[PROVIDED RECORDS]

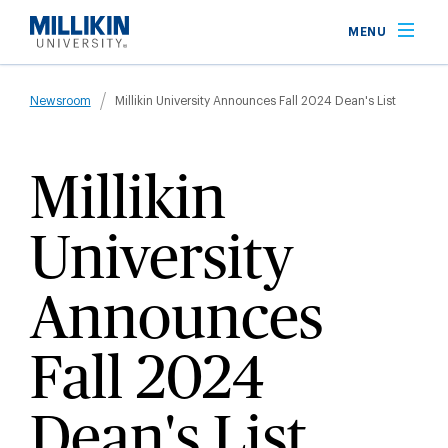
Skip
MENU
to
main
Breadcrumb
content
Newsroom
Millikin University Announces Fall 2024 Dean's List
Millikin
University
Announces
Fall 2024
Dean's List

[/PROVIDED RECORDS]
[PROVIDED RECORDS]

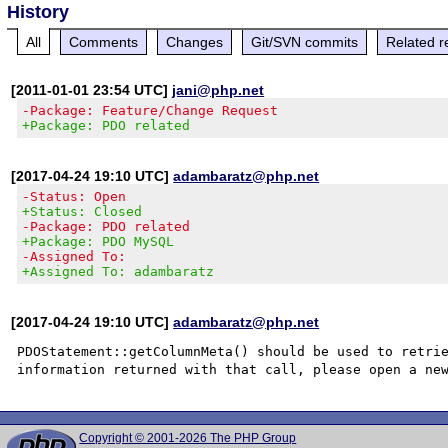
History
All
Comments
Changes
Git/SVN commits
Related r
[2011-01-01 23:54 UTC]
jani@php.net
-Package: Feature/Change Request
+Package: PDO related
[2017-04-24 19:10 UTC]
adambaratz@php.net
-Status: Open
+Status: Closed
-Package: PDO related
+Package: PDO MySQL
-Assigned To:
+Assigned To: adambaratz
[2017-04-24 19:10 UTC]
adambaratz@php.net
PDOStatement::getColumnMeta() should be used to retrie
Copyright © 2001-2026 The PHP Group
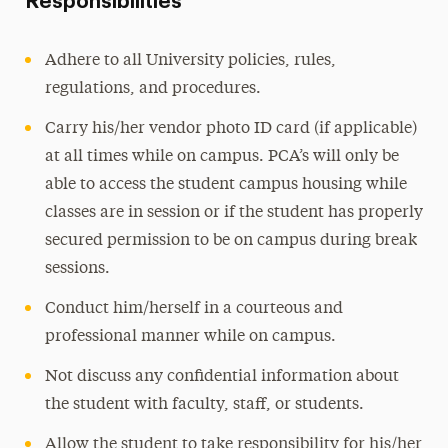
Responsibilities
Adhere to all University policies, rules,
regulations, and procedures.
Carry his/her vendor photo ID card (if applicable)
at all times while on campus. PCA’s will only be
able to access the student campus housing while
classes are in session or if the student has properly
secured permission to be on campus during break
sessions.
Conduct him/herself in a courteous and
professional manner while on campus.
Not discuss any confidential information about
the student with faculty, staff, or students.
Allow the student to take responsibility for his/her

[/PROVIDED RECORDS]
[PROVIDED RECORDS]

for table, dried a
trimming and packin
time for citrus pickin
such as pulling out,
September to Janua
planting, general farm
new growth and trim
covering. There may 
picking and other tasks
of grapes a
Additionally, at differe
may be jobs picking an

[/PROVIDED RECORDS]

◆ WHAT YOU NEED TO DO
Your task is to restate, word for word, only those lines above that fall between the line holding "September to Janua" and the line holding "may be jobs picking an", inclusive.

◆ WRITTEN SOLUTION
September to Janua
planting, general farm
new growth and trim
covering. There may 
picking and other tasks
of grapes a
Additionally, at differe
may be jobs picking an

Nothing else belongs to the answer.